Seis meses volvidos sobre o início do massacre palestiniano em Gaza sob pretexto de retaliação pela matança de civis pelo Hamas, que se cifra em mais de 32.000 mortos, de centenas de milhar de deslocados internos e de uma destruição imensa de equipamentos e infraestruturas, o Conselho de Segurança das Nações Unidas aprovou, na passada segunda-feira, uma resolução que “exige um cessar-fogo imediato durante o mês do Ramadão, respeitado por todas as partes, que conduza a um cessar-fogo sustentável e duradouro”. A resolução exige também a libertação imediata dos reféns em posse do Hamas e “enfatiza a necessidade urgente de expandir o fluxo de assistência humanitária” para a população encarcerada naquele território.
O projeto de resolução havia sido apresentado pelos dez atuais membros não permanentes do Conselho de Segurança (Argélia, Coreia do Sul, Equador, Eslovénia, Guiana, Japão, Malta, Moçambique, Serra Leoa e Suíça) e recebeu 14 votos favoráveis e a abstenção dos Estados Unidos.
Tratou-se da quinta tentativa de fazer aprovar um cessar-fogo no quadro do Conselho de Segurança. Três dos projetos anteriores haviam esbarrado no veto dos Estados Unidos que usaram como pretexto para não pôr travão à chacina dos palestinianos pelo exército israelita a ausência de referências explícitas ao direito de Israel se defender e a falta de articulação entre o cessar-fogo e a libertação dos reféns.
A quarta proposta para obtenção de um cessar-fogo foi a resolução apresentada pelos Estados Unidos na semana passada, vetada pela Rússia e pela China. Ela fora um primeiro sinal de um mínimo descolagem de Washington face à estratégia bárbara de Netanyahu. Sinal mínimo, insisto, traduzido quase só no facto mesmo de ter sido dos Estados Unidos a autoria dessa resolução. O conteúdo da proposta, esse, ficou deliberadamente muito aquém dos mínimos, apostando num exercício retórico vazio de exigências concretas ao agressor. Ou seja, o que esse gesto americano sinalizou foi a vontade da Casa Branca de não ficar demasiado exposta na fotografia do massacre iminente.

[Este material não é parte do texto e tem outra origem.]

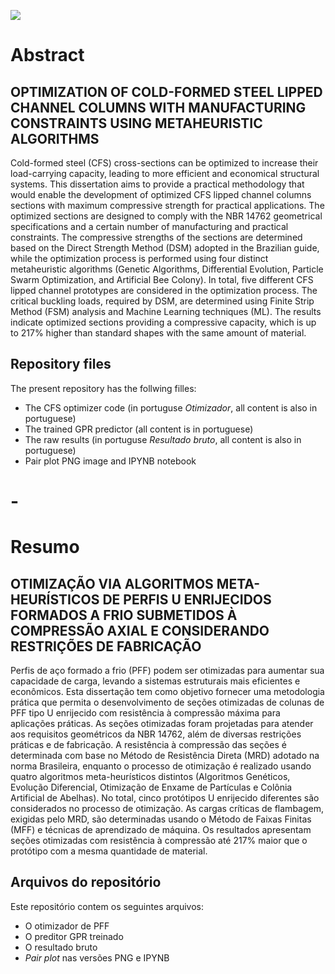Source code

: ![](https://github.com/FelipeRamosOliveira/Auxiliares/blob/master/Coppe.png)

# Abstract
## OPTIMIZATION OF COLD-FORMED STEEL LIPPED CHANNEL COLUMNS WITH MANUFACTURING CONSTRAINTS USING METAHEURISTIC ALGORITHMS

Cold-formed steel (CFS) cross-sections can be optimized to increase their load-carrying capacity, leading to more efficient and economical structural systems. This dissertation aims to provide a practical methodology that would enable the development of optimized CFS lipped channel columns sections with maximum compressive strength for practical applications. The optimized sections are designed to comply with the NBR 14762 geometrical specifications and a certain number of manufacturing and practical constraints. The compressive strengths of the sections are determined based on the Direct Strength Method (DSM) adopted in the Brazilian guide, while the optimization process is performed using four distinct metaheuristic algorithms (Genetic Algorithms, Differential Evolution, Particle Swarm Optimization, and Artificial Bee Colony). In total, five different CFS lipped channel prototypes are considered in the optimization process. The critical buckling loads, required by DSM, are determined using Finite Strip Method (FSM) analysis and Machine Learning techniques (ML). The results indicate optimized sections providing a compressive capacity, which is up to 217% higher than standard shapes with the same amount of material.

## Repository files
The present repository has the follwing filles:
* The CFS optimizer code (in portuguse *Otimizador*, all content is also in portuguese)
* The trained GPR predictor (all content is in portuguese)
* The raw results (in portuguse *Resultado bruto*, all content is also in portuguese)
* Pair plot PNG image and IPYNB notebook

# -

# Resumo
## OTIMIZAÇÃO VIA ALGORITMOS META-HEURÍSTICOS DE PERFIS U ENRIJECIDOS FORMADOS A FRIO SUBMETIDOS À COMPRESSÃO AXIAL E CONSIDERANDO RESTRIÇÕES DE FABRICAÇÃO 

Perfis de aço formado a frio (PFF) podem ser otimizadas para aumentar sua capacidade de carga, levando a sistemas estruturais mais eficientes e econômicos. Esta dissertação tem como objetivo fornecer uma metodologia prática que permita o desenvolvimento de seções otimizadas de colunas de PFF tipo U enrijecido com resistência à compressão máxima para aplicações práticas. As seções otimizadas foram projetadas para atender aos requisitos geométricos da NBR 14762, além de diversas restrições práticas e de fabricação. A resistência à compressão das seções é determinada com base no Método de Resistência Direta (MRD) adotado na norma Brasileira, enquanto o processo de otimização é realizado usando quatro algoritmos meta-heurísticos distintos (Algoritmos Genéticos, Evolução Diferencial, Otimização de Enxame de Partículas e Colônia Artificial de Abelhas). No total, cinco protótipos U enrijecido diferentes são considerados no processo de otimização. As cargas críticas de flambagem, exigidas pelo MRD, são determinadas usando o Método de Faixas Finitas (MFF) e técnicas de aprendizado de máquina. Os resultados apresentam seções otimizadas com resistência à compressão até 217% maior que o protótipo com a mesma quantidade de material.

## Arquivos do repositório
Este repositório contem os seguintes arquivos:
* O otimizador de PFF
* O preditor GPR treinado
* O resultado bruto 
* *Pair plot* nas versões PNG e IPYNB
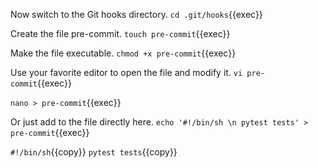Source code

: Now switch to the Git hooks directory.
`cd .git/hooks`{{exec}}

Create the file pre-commit.
`touch pre-commit`{{exec}}

Make the file executable.
`chmod +x pre-commit`{{exec}}

Use your favorite editor to open the file and modify it.
`vi pre-commit`{{exec}}

`nano > pre-commit`{{exec}}

Or just add to the file directly here.
`echo '#!/bin/sh \n pytest tests' > pre-commit`{{exec}}

`#!/bin/sh`{{copy}}
`pytest tests`{{copy}}
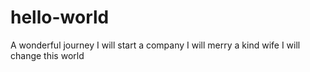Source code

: # hello-world
A wonderful journey
I will start a company
I will merry a kind wife
I will change this world
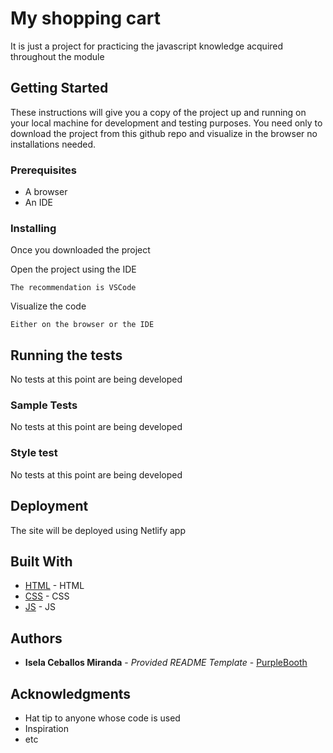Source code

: # My shopping cart

It is just a project for practicing the javascript knowledge acquired throughout the module

## Getting Started

These instructions will give you a copy of the project up and running on
your local machine for development and testing purposes. 
You need only to download the project from this github repo and visualize in the browser no installations needed.

### Prerequisites

- A browser
- An IDE

### Installing

Once you downloaded the project

Open the project using the IDE

    The recommendation is VSCode

Visualize the code

    Either on the browser or the IDE


## Running the tests

No tests at this point are being developed

### Sample Tests

No tests at this point are being developed

### Style test

No tests at this point are being developed

## Deployment

The site will be deployed using Netlify app

## Built With

  - [HTML](https://developer.mozilla.org/es/docs/Web/HTML) - HTML
  - [CSS](https://developer.mozilla.org/es/docs/Web/CSS) - CSS
  - [JS](https://developer.mozilla.org/es/docs/Web/javascript) - JS


## Authors

  - **Isela Ceballos Miranda** - *Provided README Template* -
    [PurpleBooth](https://github.com/docksysprune)


## Acknowledgments

  - Hat tip to anyone whose code is used
  - Inspiration
  - etc
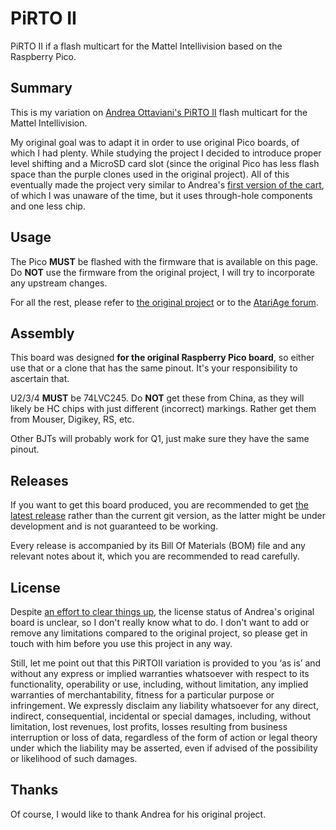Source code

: # PiRTO II
PiRTO II if a flash multicart for the Mattel Intellivision based on the Raspberry Pico.

## Summary
This is my variation on [Andrea Ottaviani's PiRTO II](https://github.com/aotta/PiRTOII) flash multicart for the Mattel Intellivision.

My original goal was to adapt it in order to use original Pico boards, of which I had plenty. While studying the project I decided to introduce proper level shifting and a MicroSD card slot (since the original Pico has less flash space than the purple clones used in the original project). All of this eventually made the project very similar to Andrea's [first version of the cart](https://github.com/aotta/PiRTO), of which I was unaware of the time, but it uses through-hole components and one less chip.

## Usage
The Pico **MUST** be flashed with the firmware that is available on this page. Do **NOT** use the firmware from the original project, I will try to incorporate any upstream changes.

For all the rest, please refer to [the original project](https://github.com/aotta/PiRTOII) or to the [AtariAge forum](https://forums.atariage.com/forum/125-intellivision-aquarius/).

## Assembly
This board was designed **for the original Raspberry Pico board**, so either use that or a clone that has the same pinout. It's your responsibility to ascertain that.

U2/3/4 **MUST** be 74LVC245. Do **NOT** get these from China, as they will likely be HC chips with just different (incorrect) markings. Rather get them from Mouser, Digikey, RS, etc.

Other BJTs will probably work for Q1, just make sure they have the same pinout.

## Releases
If you want to get this board produced, you are recommended to get [the latest release](https://github.com/SukkoPera/PiRTOII/releases) rather than the current git version, as the latter might be under development and is not guaranteed to be working.

Every release is accompanied by its Bill Of Materials (BOM) file and any relevant notes about it, which you are recommended to read carefully.

## License
Despite [an effort to clear things up](https://github.com/aotta/PiRTOII/issues/2), the license status of Andrea's original board is unclear, so I don't really know what to do. I don't want to add or remove any limitations compared to the original project, so please get in touch with him before you use this project in any way.

Still, let me point out that this PiRTOII variation is provided to you ‘as is’ and without any express or implied warranties whatsoever with respect to its functionality, operability or use, including, without limitation, any implied warranties of merchantability, fitness for a particular purpose or infringement. We expressly disclaim any liability whatsoever for any direct, indirect, consequential, incidental or special damages, including, without limitation, lost revenues, lost profits, losses resulting from business interruption or loss of data, regardless of the form of action or legal theory under which the liability may be asserted, even if advised of the possibility or likelihood of such damages.

## Thanks
Of course, I would like to thank Andrea for his original project.

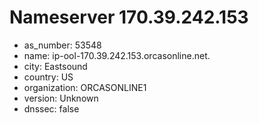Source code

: # Nameserver 170.39.242.153

* as_number: 53548
* name: ip-ool-170.39.242.153.orcasonline.net.
* city: Eastsound
* country: US
* organization: ORCASONLINE1
* version: Unknown
* dnssec: false
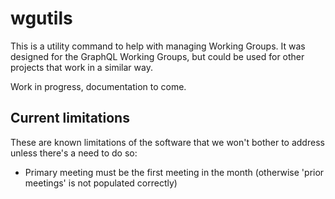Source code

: # wgutils

This is a utility command to help with managing Working Groups. It was designed
for the GraphQL Working Groups, but could be used for other projects that work
in a similar way.

Work in progress, documentation to come.

## Current limitations

These are known limitations of the software that we won't bother to address
unless there's a need to do so:

- Primary meeting must be the first meeting in the month (otherwise 'prior
  meetings' is not populated correctly)
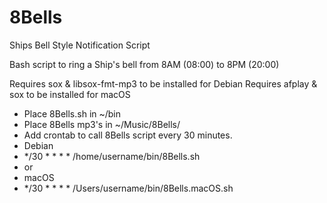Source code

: # 8Bells
Ships Bell Style Notification Script

Bash script to ring a Ship's bell from 8AM (08:00) to 8PM (20:00)

Requires sox & libsox-fmt-mp3 to be installed for Debian
Requires afplay & sox to be installed for macOS

- Place 8Bells.sh in ~/bin
- Place 8Bells mp3's in ~/Music/8Bells/ 
- Add crontab to call 8Bells script every 30 minutes. 
- Debian
- */30 * * * * /home/username/bin/8Bells.sh 
- or 
- macOS
- */30 * * * * /Users/username/bin/8Bells.macOS.sh 
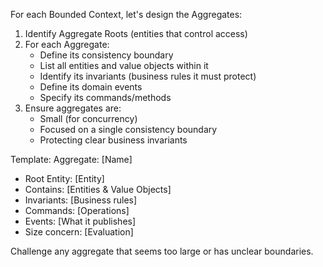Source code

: For each Bounded Context, let's design the Aggregates:

1. Identify Aggregate Roots (entities that control access)
2. For each Aggregate:
   - Define its consistency boundary
   - List all entities and value objects within it
   - Identify its invariants (business rules it must protect)
   - Define its domain events
   - Specify its commands/methods
3. Ensure aggregates are:
   - Small (for concurrency)
   - Focused on a single consistency boundary
   - Protecting clear business invariants

Template:
Aggregate: [Name]
- Root Entity: [Entity]
- Contains: [Entities & Value Objects]
- Invariants: [Business rules]
- Commands: [Operations]
- Events: [What it publishes]
- Size concern: [Evaluation]

Challenge any aggregate that seems too large or has unclear boundaries.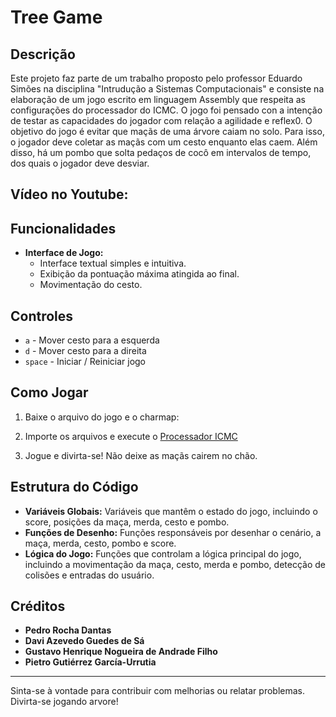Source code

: # Tree Game

## Descrição

Este projeto faz parte de um trabalho proposto pelo professor Eduardo Simões na disciplina "Intrudução a Sistemas Computacionais" e consiste na elaboração de um jogo escrito em linguagem  Assembly que respeita as configurações do processador do ICMC. O jogo foi pensado con a intenção de testar as capacidades do jogador com relação a agilidade e reflex0. O objetivo do jogo é evitar que maçãs de uma árvore caiam no solo. Para isso, o jogador deve coletar as maçãs com um cesto enquanto elas caem. Além disso, há um pombo que solta pedaços de cocô em intervalos de tempo, dos quais o jogador deve desviar. 

## Vídeo no Youtube:



## Funcionalidades

- **Interface de Jogo:**
  - Interface textual simples e intuitiva.
  - Exibição da pontuação máxima atingida ao final.
  - Movimentação do cesto.

## Controles


  - `a` - Mover cesto para a esquerda
  - `d` - Mover cesto para a direita
  - `space` - Iniciar / Reiniciar jogo

## Como Jogar

1. Baixe o arquivo do jogo e o charmap:
   
3. Importe os arquivos e execute o [Processador ICMC](https://proc.giroto.dev)

4. Jogue e divirta-se! Não deixe as maçãs cairem no chão.

## Estrutura do Código

- **Variáveis Globais:** Variáveis que mantêm o estado do jogo, incluindo o score, posições da maça, merda, cesto e pombo.
- **Funções de Desenho:** Funções responsáveis por desenhar o cenário, a maça, merda, cesto, pombo e score.
- **Lógica do Jogo:** Funções que controlam a lógica principal do jogo, incluindo a movimentação da maça, cesto, merda e pombo, detecção de colisões e entradas do usuário.

## Créditos

- **Pedro Rocha Dantas**
- **Davi Azevedo Guedes de Sá**
- **Gustavo Henrique Nogueira de Andrade Filho**
- **Pietro Gutiérrez García-Urrutia**

---

Sinta-se à vontade para contribuir com melhorias ou relatar problemas. Divirta-se jogando arvore!
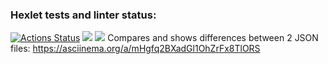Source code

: ### Hexlet tests and linter status:
[![Actions Status](https://github.com/hamsterTears/frontend-project-46/workflows/hexlet-check/badge.svg)](https://github.com/hamsterTears/frontend-project-46/actions)
<a href="https://codeclimate.com/github/hamsterTears/frontend-project-46/maintainability"><img src="https://api.codeclimate.com/v1/badges/77a302ea4166a35c8856/maintainability" /></a>
<a href="https://codeclimate.com/github/hamsterTears/frontend-project-46/test_coverage"><img src="https://api.codeclimate.com/v1/badges/77a302ea4166a35c8856/test_coverage" /></a>
Compares and shows differences between 2 JSON files:
https://asciinema.org/a/mHgfq2BXadGl1OhZrFx8TlORS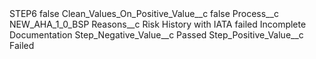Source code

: <?xml version="1.0" encoding="UTF-8"?>
<CustomMetadata xmlns="http://soap.sforce.com/2006/04/metadata" xmlns:xsi="http://www.w3.org/2001/XMLSchema-instance" xmlns:xsd="http://www.w3.org/2001/XMLSchema">
    <label>STEP6</label>
    <protected>false</protected>
    <values>
        <field>Clean_Values_On_Positive_Value__c</field>
        <value xsi:type="xsd:boolean">false</value>
    </values>
    <values>
        <field>Process__c</field>
        <value xsi:type="xsd:string">NEW_AHA_1_0_BSP</value>
    </values>
    <values>
        <field>Reasons__c</field>
        <value xsi:type="xsd:string">Risk History with IATA failed
Incomplete Documentation</value>
    </values>
    <values>
        <field>Step_Negative_Value__c</field>
        <value xsi:type="xsd:string">Passed</value>
    </values>
    <values>
        <field>Step_Positive_Value__c</field>
        <value xsi:type="xsd:string">Failed</value>
    </values>
</CustomMetadata>
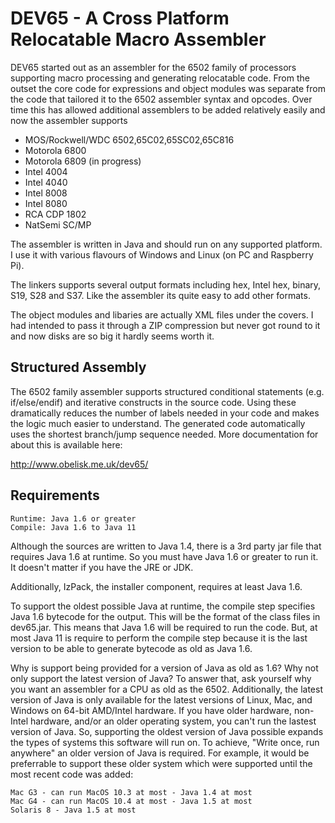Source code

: # DEV65 - A Cross Platform Relocatable Macro Assembler

DEV65 started out as an assembler for the 6502 family of processors supporting macro processing
and generating relocatable code. From the outset the core code for expressions and object modules
was separate from the code that tailored it to the 6502 assembler syntax and opcodes. Over time
this has allowed additional assemblers to be added relatively easily and now the assembler supports

- MOS/Rockwell/WDC 6502,65C02,65SC02,65C816
- Motorola 6800
- Motorola 6809 (in progress)
- Intel 4004
- Intel 4040
- Intel 8008
- Intel 8080
- RCA CDP 1802
- NatSemi SC/MP

The assembler is written in Java and should run on any supported platform. I use it with various
flavours of Windows and Linux (on PC and Raspberry Pi).

The linkers supports several output formats including hex, Intel hex, binary, S19, S28 and S37. Like
the assembler its quite easy to add other formats.

The object modules and libaries are actually XML files under the covers. I had intended to pass it
through a ZIP compression but never got round to it and now disks are so big it hardly seems worth
it.

## Structured Assembly

The 6502 family assembler supports structured conditional statements (e.g. if/else/endif) and
iterative constructs in the source code. Using these dramatically reduces the number of labels
needed in your code and makes the logic much easier to understand. The generated code automatically
uses the shortest branch/jump sequence needed. More documentation for about this is available here:

http://www.obelisk.me.uk/dev65/

## Requirements

    Runtime: Java 1.6 or greater
    Compile: Java 1.6 to Java 11

Although the sources are written to Java 1.4, there is a 3rd party jar file that requires Java 1.6 at
runtime. So you must have Java 1.6 or greater to run it. It doesn't matter if you have the JRE or JDK.

Additionally, IzPack, the installer component, requires at least Java 1.6.

To support the oldest possible Java at runtime, the compile step specifies Java 1.6 bytecode for the
output. This will be the format of the class files in dev65.jar. This means that Java 1.6 will be
required to run the code. But, at most Java 11 is require to perform the compile step because it is
the last version to be able to generate bytecode as old as Java 1.6.

Why is support being provided for a version of Java as old as 1.6? Why not only support the latest
version of Java? To answer that, ask yourself why you want an assembler for a CPU as old as the 6502.
Additionally, the latest version of Java is only available for the latest versions of Linux, Mac,
and Windows on 64-bit AMD/Intel hardware. If you have older hardware, non-Intel hardware, and/or
an older operating system, you can't run the lastest version of Java. So, supporting the oldest
version of Java possible expands the types of systems this software will run on. To achieve,
"Write once, run anywhere" an older version of Java is required. For example,
it would be preferrable to support these older system which were supported until the most recent code
was added:

    Mac G3 - can run MacOS 10.3 at most - Java 1.4 at most
    Mac G4 - can run MacOS 10.4 at most - Java 1.5 at most
    Solaris 8 - Java 1.5 at most

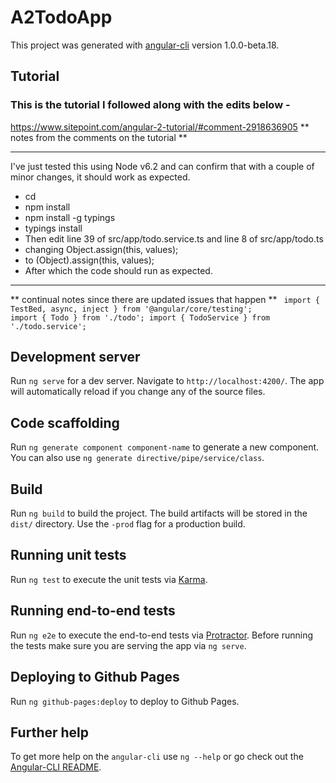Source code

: # A2TodoApp

This project was generated with [angular-cli](https://github.com/angular/angular-cli) version 1.0.0-beta.18.

## Tutorial 
### This is the tutorial I followed along with the edits below - 
https://www.sitepoint.com/angular-2-tutorial/#comment-2918636905
 ** notes from the comments on the tutorial **
 *********************************************
I've just tested this using Node v6.2 and can confirm that with a couple of minor changes, it should work as expected.
- cd <your todo app>
- npm install
- npm install -g typings
- typings install
- Then edit line 39 of src/app/todo.service.ts and line 8 of src/app/todo.ts 
- changing Object.assign(this, values); 
- to (<any>Object).assign(this, values);
- After which the code should run as expected.
 *********************************************
** continual notes since there are updated issues that happen **
    <code>
    import { TestBed, async, inject } from '@angular/core/testing';
    import  { Todo } from './todo';
    import { TodoService } from './todo.service';
    </code>


## Development server
Run `ng serve` for a dev server. Navigate to `http://localhost:4200/`. The app will automatically reload if you change any of the source files.

## Code scaffolding

Run `ng generate component component-name` to generate a new component. You can also use `ng generate directive/pipe/service/class`.

## Build

Run `ng build` to build the project. The build artifacts will be stored in the `dist/` directory. Use the `-prod` flag for a production build.

## Running unit tests

Run `ng test` to execute the unit tests via [Karma](https://karma-runner.github.io).

## Running end-to-end tests

Run `ng e2e` to execute the end-to-end tests via [Protractor](http://www.protractortest.org/).
Before running the tests make sure you are serving the app via `ng serve`.

## Deploying to Github Pages

Run `ng github-pages:deploy` to deploy to Github Pages.

## Further help

To get more help on the `angular-cli` use `ng --help` or go check out the [Angular-CLI README](https://github.com/angular/angular-cli/blob/master/README.md).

À quinta vez, tal o clamor da opinião pública mundial, a exigência de cessar-fogo, há tanto tempo feita pelo Secretário-Geral da ONU, foi finalmente aprovada. A resolução agora adotada pelo Conselho de Segurança vale pelo que decide e porque o decide neste momento. Decide exigir um cessar-fogo em dois tempos: primeiro, durante o Ramadão, abrindo caminho a um cessar-fogo “duradouro” posterior. A tentativa russa de incluir a palavra “permanente” foi derrotada numa votação específica tendo três votos a favor, um contra (veto americano) e onze abstenções. Mas, mais que tudo, a resolução vale por ser adotada quando Israel está na iminência de levar a cabo uma agressão militar de máxima intensidade contra Rafah, onde mais de um milhão de palestinianos se refugiou, fugindo dos ataques israelitas em todos o restante território de Gaza.
A questão é se a resolução aprovada no início da semana pelo Conselho de Segurança travará o massacre de Rafah. Pela parte de Telavive, não, claro. Pela parte de Washington, o mais certo é que não também. Os mesmos Estados Unidos que, com a sua abstenção, viabilizaram a exigência do cessar-fogo no Ramadão logo arrepiaram caminho, alegando que não se trata de mais que um aviso porque, dizem, a resolução não é juridicamente vinculativa. Tese absolutamente peregrina no plano do Direito Internacional porque a Carta das Nações Unidas (artigo 25.o) é clara ao estabelecer que “os membros das Nações Unidas concordam em aceitar e aplicar as decisões do Conselho de Segurança.”
Para que serve o Direito Internacional – desde a Carta das Nações Unidas às resoluções do Conselho de Segurança – diante da brutalidade incontida de um agressor apostado na punição coletiva de um povo e na sua subjugação colonial? Serve para o que serviu em Timor Leste e para o que serve no Sahara Ocidental: para ser argumento forte de disputa política. Essa, só a solidariedade internacional a pode fazer ao lado do povo da Palestina.